- _What you will do_:
Copy each line below in which the string "inches" appears.

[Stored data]
= = = = = = =

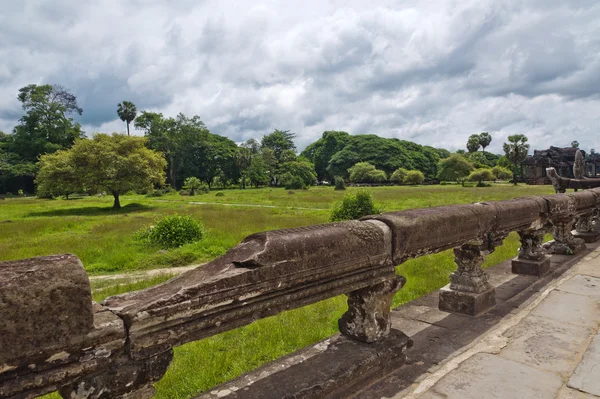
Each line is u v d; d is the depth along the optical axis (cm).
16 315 113
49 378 122
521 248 509
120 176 2553
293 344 360
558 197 525
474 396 224
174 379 298
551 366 260
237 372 309
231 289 165
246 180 7462
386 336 258
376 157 8356
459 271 377
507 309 373
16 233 1330
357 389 228
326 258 206
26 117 5697
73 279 125
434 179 8100
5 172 5209
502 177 6675
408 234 260
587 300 390
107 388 139
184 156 6600
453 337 310
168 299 147
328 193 4088
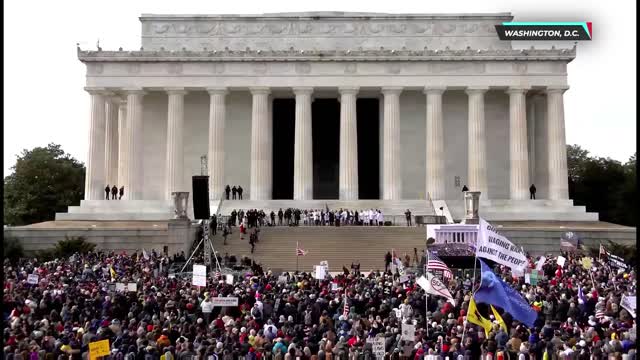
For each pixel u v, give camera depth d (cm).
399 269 5738
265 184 10625
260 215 8944
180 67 10688
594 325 3594
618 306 3922
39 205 13525
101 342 2753
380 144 11294
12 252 8088
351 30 11269
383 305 3922
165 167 11219
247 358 3061
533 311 3183
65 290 4372
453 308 3934
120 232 8469
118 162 11431
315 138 11669
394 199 10519
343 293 4391
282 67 10644
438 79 10638
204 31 11319
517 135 10656
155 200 10888
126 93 10738
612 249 7762
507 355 2988
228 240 8231
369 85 10612
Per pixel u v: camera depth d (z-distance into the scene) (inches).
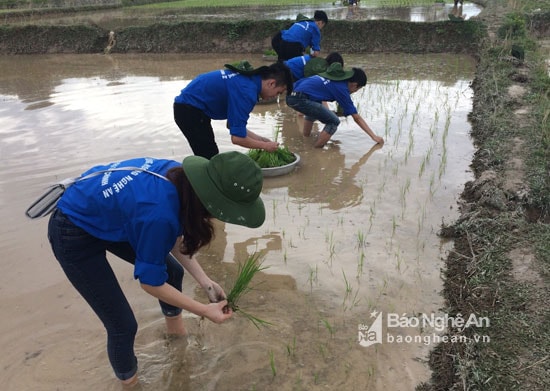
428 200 205.5
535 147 231.3
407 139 274.5
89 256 98.5
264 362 125.8
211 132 197.8
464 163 241.1
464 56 529.3
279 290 152.6
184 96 190.9
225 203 88.6
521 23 502.3
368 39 572.1
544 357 115.5
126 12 950.4
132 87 414.9
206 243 94.3
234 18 770.2
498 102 304.3
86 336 136.1
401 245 173.8
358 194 213.5
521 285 141.3
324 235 182.4
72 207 94.3
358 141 275.6
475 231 173.3
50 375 122.9
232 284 156.3
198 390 118.4
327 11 821.2
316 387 117.6
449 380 115.7
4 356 129.2
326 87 251.9
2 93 408.5
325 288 152.9
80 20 850.1
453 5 867.4
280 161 238.5
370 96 361.7
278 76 186.7
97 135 290.8
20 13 912.3
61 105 360.2
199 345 132.5
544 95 299.7
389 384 117.8
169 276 121.3
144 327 139.0
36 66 561.6
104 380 121.3
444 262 163.6
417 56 540.1
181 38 624.4
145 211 88.4
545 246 157.5
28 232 188.7
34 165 249.3
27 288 156.6
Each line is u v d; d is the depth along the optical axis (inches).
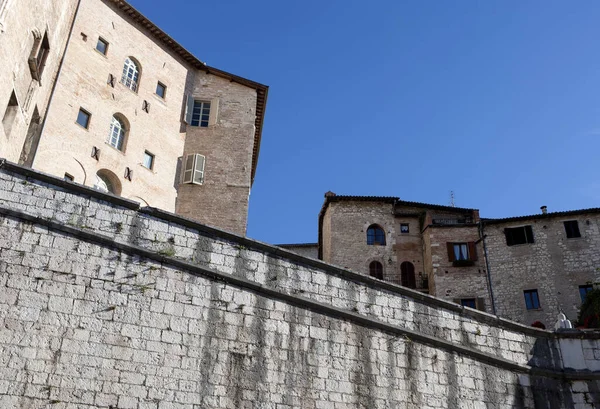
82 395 535.8
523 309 1619.1
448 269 1736.0
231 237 668.7
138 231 629.9
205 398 579.2
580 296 1596.9
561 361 768.3
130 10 1382.9
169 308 605.6
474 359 725.9
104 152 1243.8
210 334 610.2
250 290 650.8
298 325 654.5
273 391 610.9
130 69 1365.7
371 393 653.3
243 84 1539.1
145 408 552.4
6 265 561.9
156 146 1364.4
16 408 509.4
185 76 1497.3
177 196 1380.4
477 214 1934.1
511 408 713.6
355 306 694.5
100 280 590.6
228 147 1454.2
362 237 1905.8
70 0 1227.2
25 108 1012.5
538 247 1679.4
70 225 602.5
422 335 706.2
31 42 1000.2
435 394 683.4
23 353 531.8
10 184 599.8
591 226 1674.5
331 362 650.2
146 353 575.5
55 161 1135.6
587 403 735.7
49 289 567.2
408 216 1930.4
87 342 558.3
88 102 1238.9
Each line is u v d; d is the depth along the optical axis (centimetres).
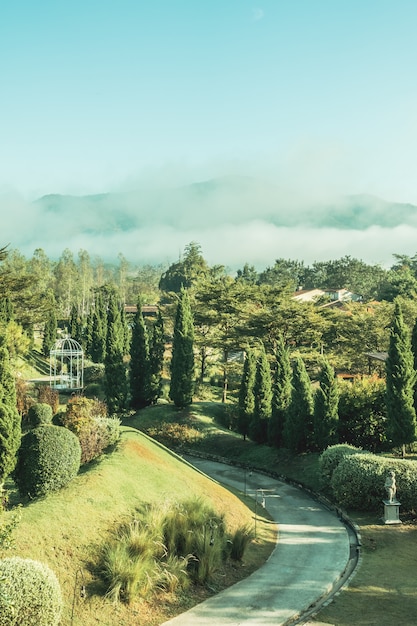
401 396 3117
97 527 1809
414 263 15400
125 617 1534
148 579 1638
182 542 1875
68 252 16038
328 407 3481
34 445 1892
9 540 1315
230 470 3797
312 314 5506
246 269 17725
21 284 5850
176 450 4359
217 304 5900
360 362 6222
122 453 2414
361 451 3034
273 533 2430
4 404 1761
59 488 1944
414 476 2644
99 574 1641
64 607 1478
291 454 3784
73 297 13525
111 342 4847
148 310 12412
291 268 17900
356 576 1930
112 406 4803
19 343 4053
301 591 1777
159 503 2042
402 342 3141
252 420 4219
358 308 7256
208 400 5806
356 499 2747
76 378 6128
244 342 5569
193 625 1534
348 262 15012
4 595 1165
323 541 2328
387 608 1659
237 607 1652
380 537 2372
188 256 14125
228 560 1980
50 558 1603
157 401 5425
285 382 4031
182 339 4900
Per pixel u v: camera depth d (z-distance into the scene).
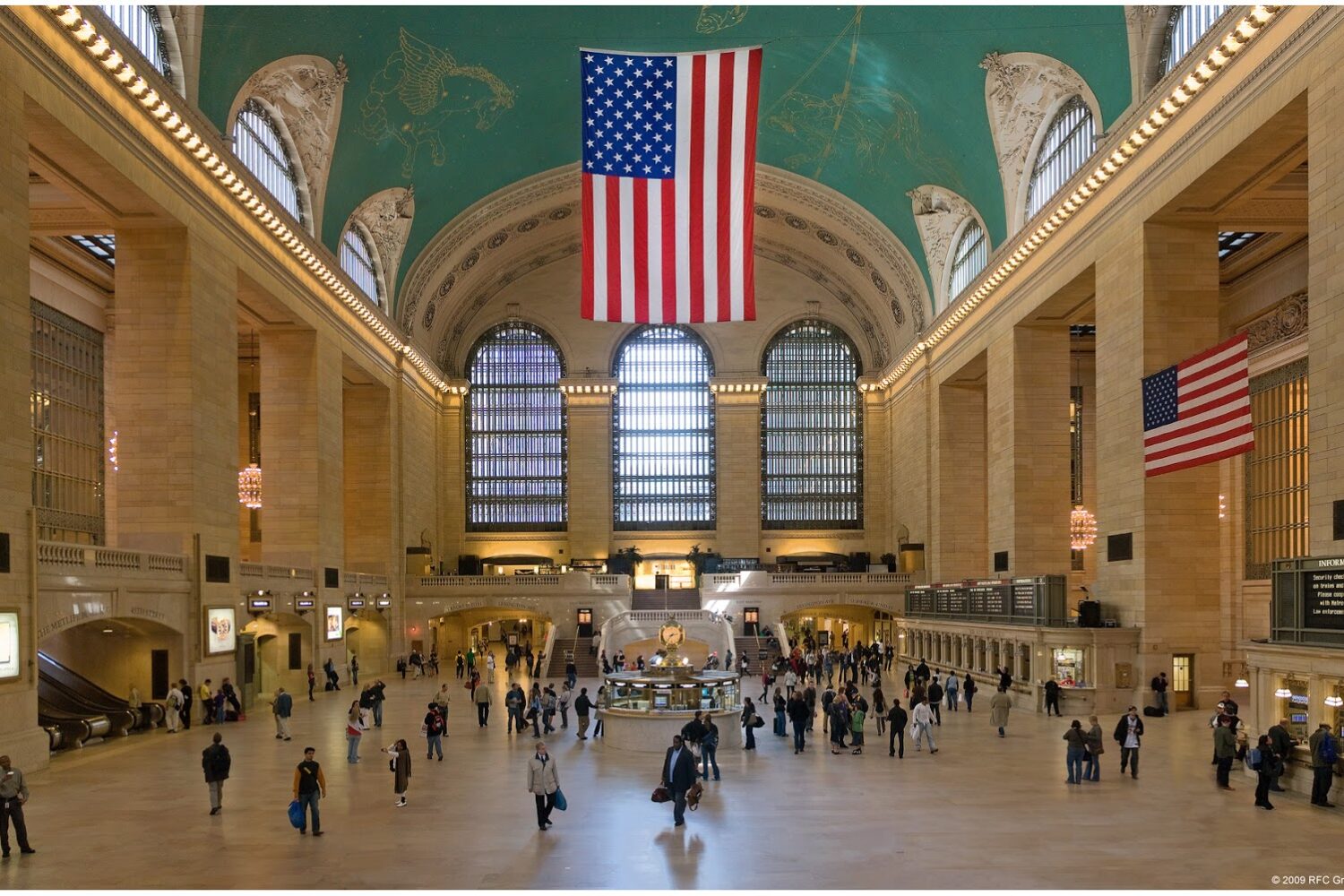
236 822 14.87
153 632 25.53
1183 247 27.19
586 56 22.22
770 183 47.75
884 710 24.39
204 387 27.09
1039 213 32.69
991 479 38.94
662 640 26.95
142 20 24.75
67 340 35.94
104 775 18.62
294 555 35.44
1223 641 36.22
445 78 35.38
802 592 49.56
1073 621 29.44
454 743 23.23
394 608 45.56
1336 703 15.81
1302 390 33.12
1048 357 36.56
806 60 35.97
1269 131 21.91
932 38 32.53
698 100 22.28
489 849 13.29
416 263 45.94
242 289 31.03
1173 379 22.70
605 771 19.42
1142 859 12.51
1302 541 32.81
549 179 46.22
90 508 36.88
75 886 11.52
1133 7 26.72
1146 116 25.94
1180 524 26.86
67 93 20.95
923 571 49.50
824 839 13.75
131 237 26.48
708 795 16.92
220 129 28.17
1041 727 25.25
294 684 35.19
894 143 39.88
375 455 45.41
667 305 22.00
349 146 35.56
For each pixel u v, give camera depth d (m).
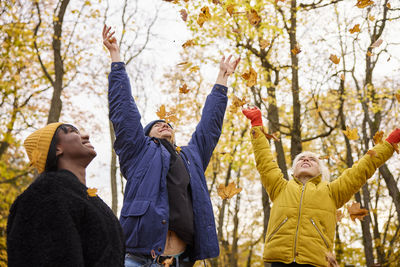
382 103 15.12
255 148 4.19
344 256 18.11
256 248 23.77
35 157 2.18
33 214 1.88
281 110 15.78
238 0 9.24
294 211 3.83
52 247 1.83
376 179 15.44
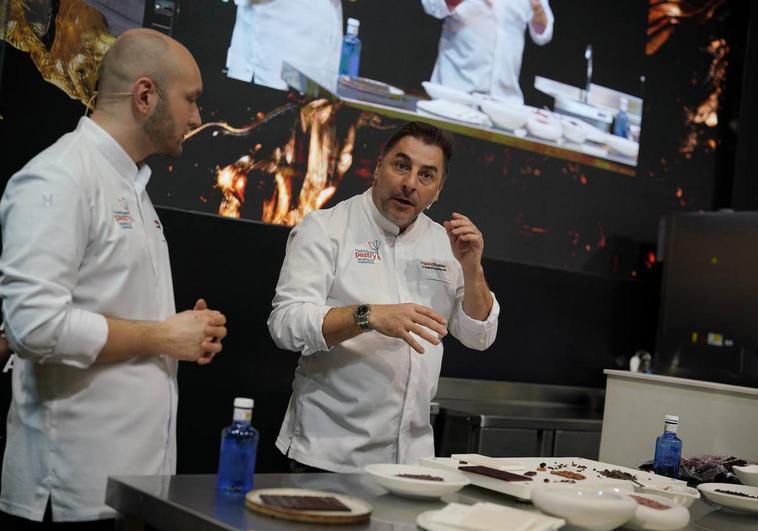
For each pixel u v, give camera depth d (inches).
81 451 58.8
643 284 163.3
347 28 127.2
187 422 114.7
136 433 60.7
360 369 74.3
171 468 64.8
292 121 122.2
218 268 117.0
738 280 142.2
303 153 123.3
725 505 62.9
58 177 56.4
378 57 130.4
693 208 169.9
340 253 76.7
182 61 62.0
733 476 78.2
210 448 116.5
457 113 139.0
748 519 62.1
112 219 59.8
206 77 114.6
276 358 121.7
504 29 143.8
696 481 78.4
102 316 57.2
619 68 159.3
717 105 172.9
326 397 75.1
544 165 149.7
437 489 53.3
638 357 156.5
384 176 76.2
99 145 60.5
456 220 77.3
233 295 118.3
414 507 53.1
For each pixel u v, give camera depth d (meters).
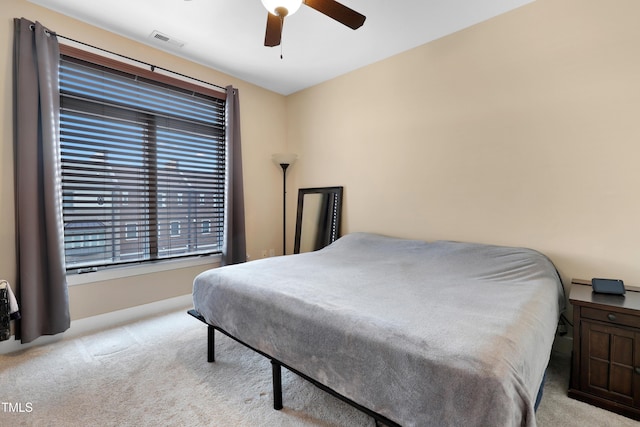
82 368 1.97
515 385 0.93
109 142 2.65
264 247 3.94
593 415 1.55
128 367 1.99
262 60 3.17
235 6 2.29
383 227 3.22
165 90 3.00
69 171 2.44
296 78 3.62
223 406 1.61
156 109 2.94
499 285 1.83
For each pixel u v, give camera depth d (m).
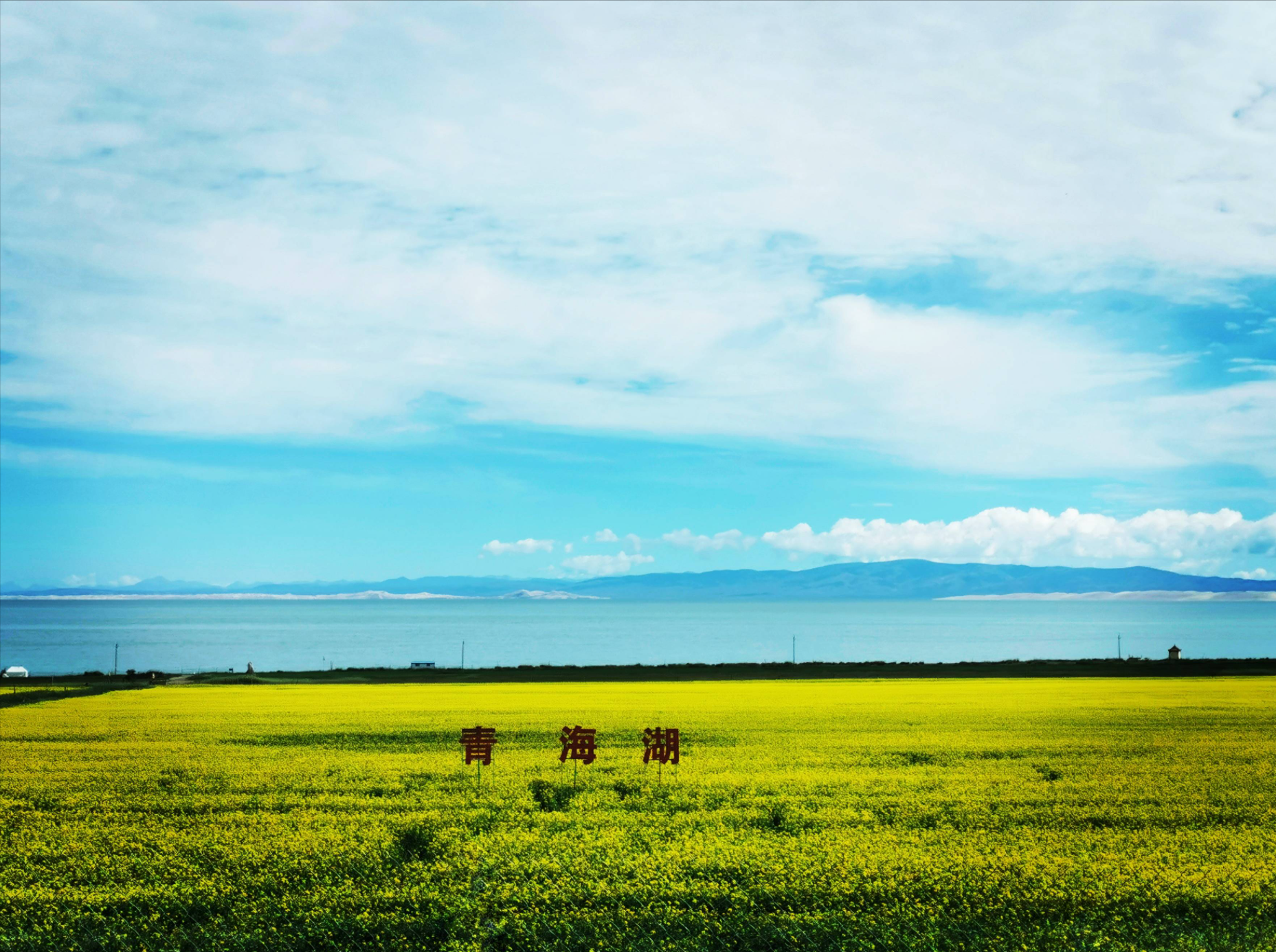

= = = = = = =

- _Result_:
Per pixel u v: camera depth d (z-distance into the scene) (inches).
Each line is u v d; d is the depth along the optical axis (inches).
For each pixel u v, give camera depth d (inches).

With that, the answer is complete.